* TASK OBJECTIVE
Copy the data as given. No line may be skipped.

(Stored data)
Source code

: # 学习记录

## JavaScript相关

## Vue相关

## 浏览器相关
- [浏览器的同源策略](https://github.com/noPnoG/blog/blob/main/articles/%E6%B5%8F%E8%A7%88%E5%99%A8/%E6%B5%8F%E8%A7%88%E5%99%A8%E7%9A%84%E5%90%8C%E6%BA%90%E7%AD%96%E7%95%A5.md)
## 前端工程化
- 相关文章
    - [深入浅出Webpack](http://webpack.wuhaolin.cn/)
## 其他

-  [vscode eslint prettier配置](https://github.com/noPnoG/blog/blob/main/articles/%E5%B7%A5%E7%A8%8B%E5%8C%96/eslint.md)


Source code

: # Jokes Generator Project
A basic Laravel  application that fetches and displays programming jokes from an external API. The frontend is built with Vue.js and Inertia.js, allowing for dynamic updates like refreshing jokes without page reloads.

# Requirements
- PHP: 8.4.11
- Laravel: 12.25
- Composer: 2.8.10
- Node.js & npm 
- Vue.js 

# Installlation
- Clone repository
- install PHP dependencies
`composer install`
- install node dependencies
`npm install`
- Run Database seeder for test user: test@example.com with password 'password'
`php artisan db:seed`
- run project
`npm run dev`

* PROBLEM SOLUTION
Source code

: # 学习记录

## JavaScript相关

## Vue相关

## 浏览器相关
- [浏览器的同源策略](https://github.com/noPnoG/blog/blob/main/articles/%E6%B5%8F%E8%A7%88%E5%99%A8/%E6%B5%8F%E8%A7%88%E5%99%A8%E7%9A%84%E5%90%8C%E6%BA%90%E7%AD%96%E7%95%A5.md)
## 前端工程化
- 相关文章
    - [深入浅出Webpack](http://webpack.wuhaolin.cn/)
## 其他

-  [vscode eslint prettier配置](https://github.com/noPnoG/blog/blob/main/articles/%E5%B7%A5%E7%A8%8B%E5%8C%96/eslint.md)


Source code

: # Jokes Generator Project
A basic Laravel  application that fetches and displays programming jokes from an external API. The frontend is built with Vue.js and Inertia.js, allowing for dynamic updates like refreshing jokes without page reloads.

# Requirements
- PHP: 8.4.11
- Laravel: 12.25
- Composer: 2.8.10
- Node.js & npm 
- Vue.js 

# Installlation
- Clone repository
- install PHP dependencies
`composer install`
- install node dependencies
`npm install`
- Run Database seeder for test user: test@example.com with password 'password'
`php artisan db:seed`
- run project
`npm run dev`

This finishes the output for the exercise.